** Data for the task **

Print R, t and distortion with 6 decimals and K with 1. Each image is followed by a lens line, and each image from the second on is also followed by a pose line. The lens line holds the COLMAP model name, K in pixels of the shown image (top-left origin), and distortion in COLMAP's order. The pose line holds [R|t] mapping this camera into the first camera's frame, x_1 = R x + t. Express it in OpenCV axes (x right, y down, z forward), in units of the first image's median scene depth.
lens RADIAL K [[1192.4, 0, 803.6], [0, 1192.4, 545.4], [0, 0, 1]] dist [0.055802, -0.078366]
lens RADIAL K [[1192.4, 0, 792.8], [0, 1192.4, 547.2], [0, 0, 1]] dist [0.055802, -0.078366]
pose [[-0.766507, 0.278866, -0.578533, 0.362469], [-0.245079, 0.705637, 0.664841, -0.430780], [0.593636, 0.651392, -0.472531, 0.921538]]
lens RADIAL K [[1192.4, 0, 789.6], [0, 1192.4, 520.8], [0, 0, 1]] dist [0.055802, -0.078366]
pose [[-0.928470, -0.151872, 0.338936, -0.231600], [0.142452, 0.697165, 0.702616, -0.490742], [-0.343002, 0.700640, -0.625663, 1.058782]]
* * *
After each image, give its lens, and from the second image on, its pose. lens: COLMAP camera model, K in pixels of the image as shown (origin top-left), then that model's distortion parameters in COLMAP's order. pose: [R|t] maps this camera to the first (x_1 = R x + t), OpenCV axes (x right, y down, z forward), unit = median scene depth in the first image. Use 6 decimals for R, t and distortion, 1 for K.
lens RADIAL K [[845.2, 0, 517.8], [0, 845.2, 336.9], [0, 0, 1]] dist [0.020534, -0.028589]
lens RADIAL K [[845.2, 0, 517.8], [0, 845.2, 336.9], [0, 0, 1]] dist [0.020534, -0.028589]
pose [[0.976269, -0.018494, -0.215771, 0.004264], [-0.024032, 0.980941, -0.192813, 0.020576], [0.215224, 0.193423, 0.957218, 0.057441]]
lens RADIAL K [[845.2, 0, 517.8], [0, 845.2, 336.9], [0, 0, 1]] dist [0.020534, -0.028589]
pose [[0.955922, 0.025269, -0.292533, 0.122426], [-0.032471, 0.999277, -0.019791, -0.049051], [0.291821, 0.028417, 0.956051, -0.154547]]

** What this task involves **
Output the entries from the line containing "Print R, t and" through the line containing "547.2], [0, 0, 1]] dist [0.055802, -0.078366]" as a two-column CSV with the headers instruction and output. Give one row per entry, with each value in its own quoted field and line breaks replaced by spaces.

** Task solution **
instruction,output
"Print R, t and distortion with 6 decimals and K with 1. Each image is followed by a lens line, and each image from the second on is also followed by a pose line. The lens line holds the COLMAP model name, K in pixels of the shown image (top-left origin), and distortion in COLMAP's order. The pose line holds [R|t] mapping this camera into the first camera's frame, x_1 = R x + t. Express it in OpenCV axes (x right, y down, z forward), in units of the first image's median scene depth.","lens RADIAL K [[1192.4, 0, 803.6], [0, 1192.4, 545.4], [0, 0, 1]] dist [0.055802, -0.078366] lens RADIAL K [[1192.4, 0, 792.8], [0, 1192.4, 547.2], [0, 0, 1]] dist [0.055802, -0.078366]"